Every material ever employed in any corrosion application represents some sort of compromise. Not even the precious metals such as gold and platinum can combine all of the best properties possible. The austenitic 18Cr-8Ni alloys evolved as a balance between economic factors and requirements for resistance to various forms of corrosion, and for toughness, formability and weldability. As remarkable as the many variants of the 18Cr-8Ni type alloys have been they are especially vulnerable to failure in seawater or other chloride solutions by local corrosion or stress corrosion cracking.
There has been a somewhat concurrent and parallel evolution of nickel-base alloys, some of which do completely resist seawater and various chloride solutions. Due to the relative scarcity of nickel these alloys have, however, always remained quite expensive compared to stainless steels. They are simply economically not practical for many large tonnage applications.
Similarly recent developments have brought the newer ferritic, iron-chromium-molybdenum alloys to their present state of development and employment. The best of these alloys effectively resist failure in seawater and many other chloride environments. While their resistance to oxidizing substances is outstanding, they have much more limited utility for non-oxidizing conditions. As a result of further development their resistance to reducing conditions was somewhat broadened in variations containing small additions of nickel. But it was quickly learned that they had to have extremely low carbon and nitrogen contents. This meant that these alloys could not be produced by ordinary air-melting methods and would remain unavailable as cast articles.
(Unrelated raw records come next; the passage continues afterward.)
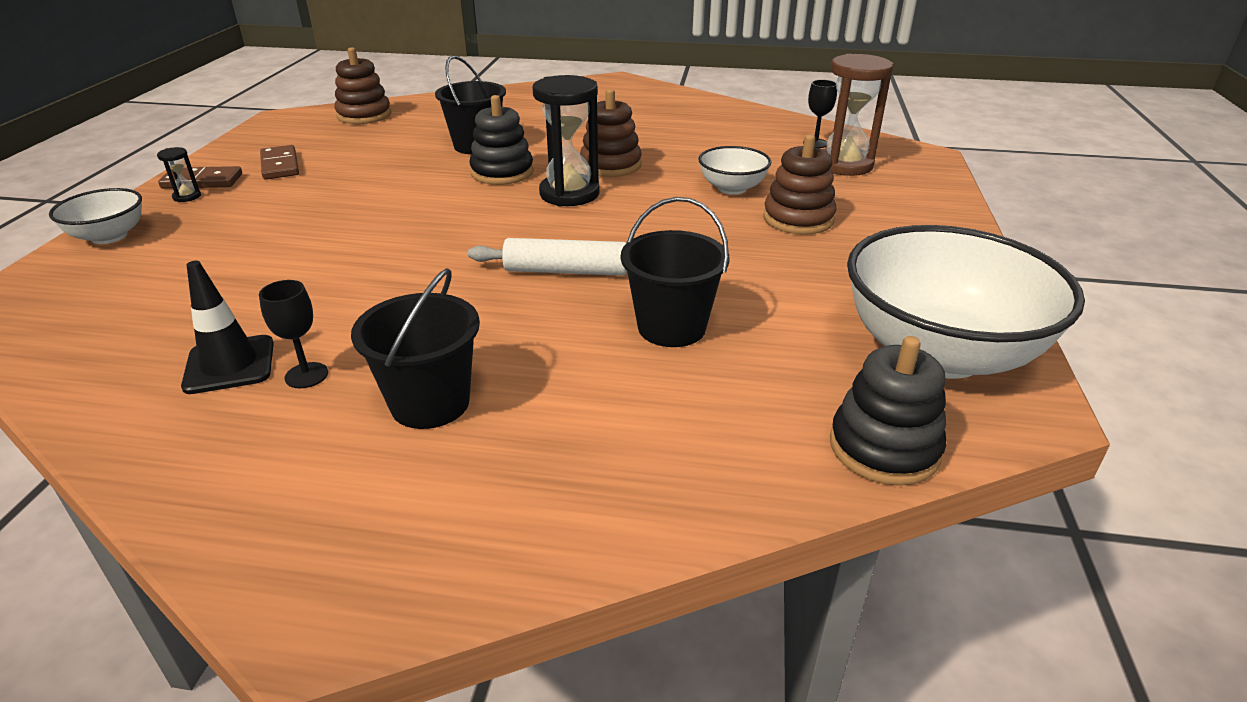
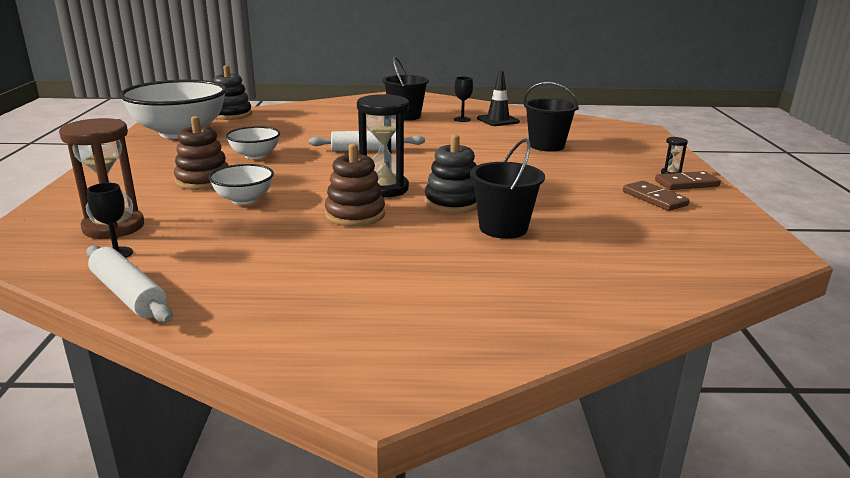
camera: 170 degrees right, 10 degrees down
(109, 236) = (661, 152): white bowl -> white bowl (255, 155)
(364, 115) = (689, 263): brown stacking toy -> none
(671, 327) = (307, 135): black bucket -> black bucket (546, 146)
(778, 119) = (128, 294): none -> white rolling pin

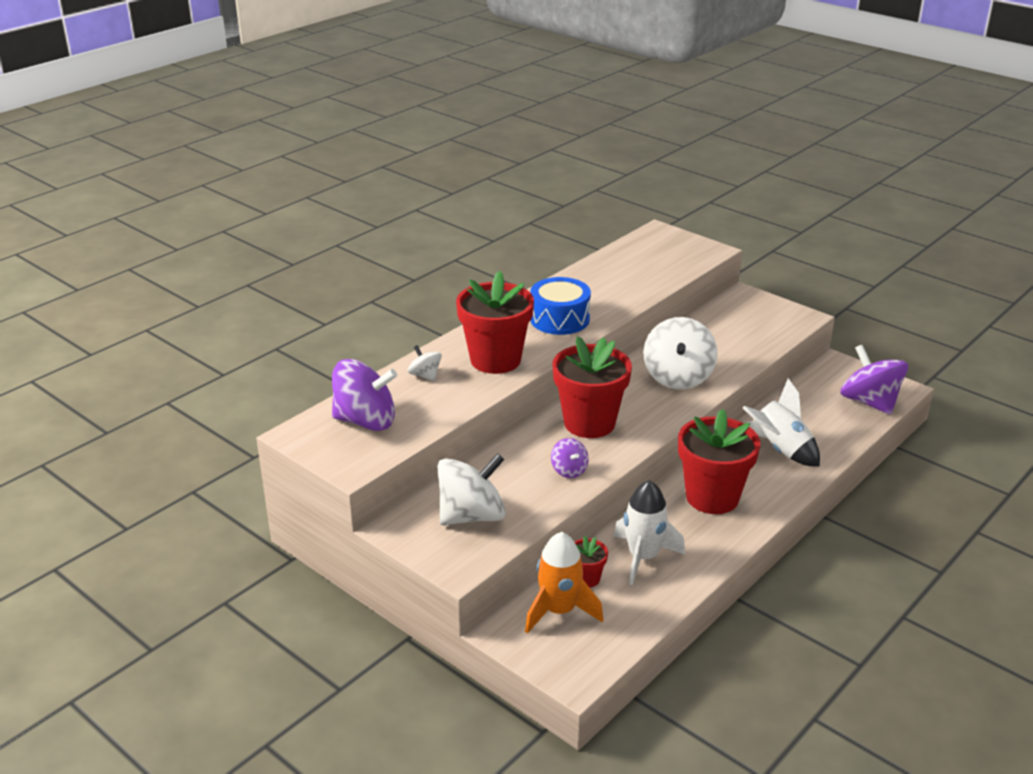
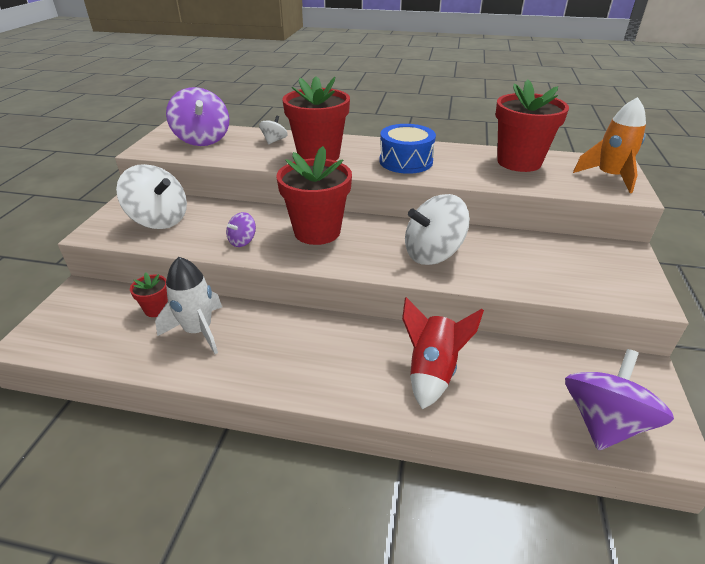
camera: 60 degrees right, 5 degrees up
(559, 611) = (110, 308): orange rocket -> orange rocket (609, 177)
(712, 497) = (313, 346): red flower pot -> red flower pot (519, 162)
(780, 449) = (432, 371): white rocket -> red rocket

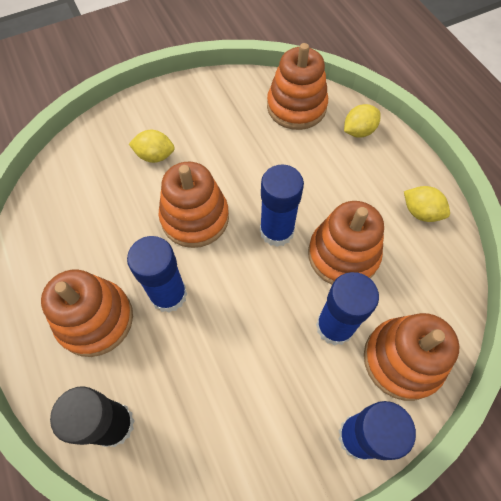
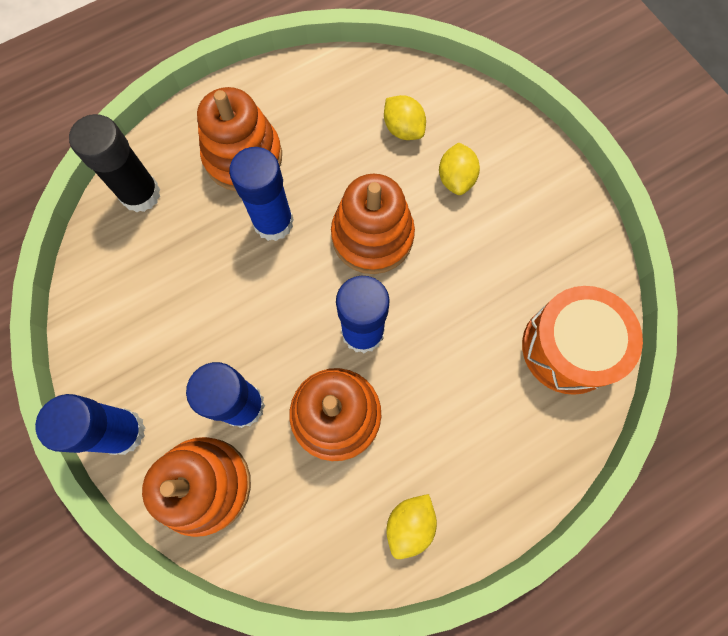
camera: 85 degrees right, 10 degrees up
(296, 107) = (568, 348): orange stacking toy -> orange drum
(358, 131) = (539, 438): yellow lemon -> yellow lemon (403, 129)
Even before the ferritic iron-chromium-molybdenum steels were developed there existed a few early duplex alloys which combined austenitic and ferritic matrix structures. These alloys tolerated nitrogen and at least small amounts of carbon, were air-meltable and available as castings. More recently their utility and importance expanded rapidly with the understanding of the importance of small additions of nitrogen. Such additions reduce the unequal partitioning of chromium and molybdenum between the two phases and enhance resistance to pitting, crevice corrosion and stress corrosion failure, resulting in a class of stainless steels that combine some of the best features while sidestepping many of the undesirable characteristics of all of the prior alloy types.
These duplex alloys have found widespread use in the oil and gas industry, notably for line pipe, oil-gas separators, tubing and liners. They have been extensively used on the North Slope of Alaska for gas-gathering-line pipe to handle gas which contains large amounts of water and carbon dioxide which combine to form carbonic acid creating acidity conditions approaching a pH of 3.8. They are also used in a large variety of process equipment such as heat exchangers, tube sheets, tanks, pressure vessels, columns, fluegas scrubbers, shafts, pumps, valves, fittings and piping.
Present duplex alloys in widespread commercial use display critical crevice corrosion temperatures in 6% to 10% ferric chloride solutions of about 40.degree. to 73.degree. F. and critical pitting temperatures of about 95.degree. to about 125.degree. F. This gives an indication of their suitability for use in hot chlorides. A relatively new duplex alloy known as COR25 or Atlas 958 has a critical crevice corrosion temperature of about 100.degree. F. and a critical pitting temperature of about 160.degree. F. with about 18% elongation in standard tensile tests. Alloy 2205, the most widespread currently used duplex alloy has a 25% tensile elongation, 90,000 psi tensile strength and 65,000 psi yield strength but lower corrosion resistance.
Alloy 20Cb3 was once thought to be very cost effective for applications requiring resistance to stress corrosion cracking. This seemed promising, for example, in heat exchanger tubing at a relative cost of about 4 times that of common austenitic stainless steels, while the prior chloride resistant nickel-base alloys have costs about 7 to 8 times the standard stainless steels.
Later the ferritic stainless steels were widely hailed for their low cost due to relatively low strategic element contents, but their process costs remained very high. In the same tubing their performance often equals that of the Ni-base alloys at a relative cost of about 3 times standard 18Cr-8Ni. This is, of course, less even than 20Cb3 but not as low as that of the duplex alloys with their somewhat higher element contents, an example of increased costs due to strategic element content more than offset by reduced production costs.
And so the rapid current developments in duplex stainless steels rightfully deserve the considerable attention and utilization they are presently receiving. In many instances they combine the best properties of the austenitic and the ferritic stainless steels. More and more they are tending to combine the toughness, ductility, weldability and ease of production of austenitic stainless steels as well as the high yield strengths and relatively lower strategic element content of the ferritic stainless steels with the best corrosion resistance properties of both.
As remarkable as these newer duplex alloys are, their goals have been only partially met and there remains a vast demand for improved versions. Even within the group there has remained heretofore a polarization. At one pole are those duplex alloys which have offered the best corrosion properties but at the sacrifice of having the poorest mechanical properties of the group. At the opposite pole is the group of alloys optimizing the best mechanical properties but at the expense of having less corrosion resistance.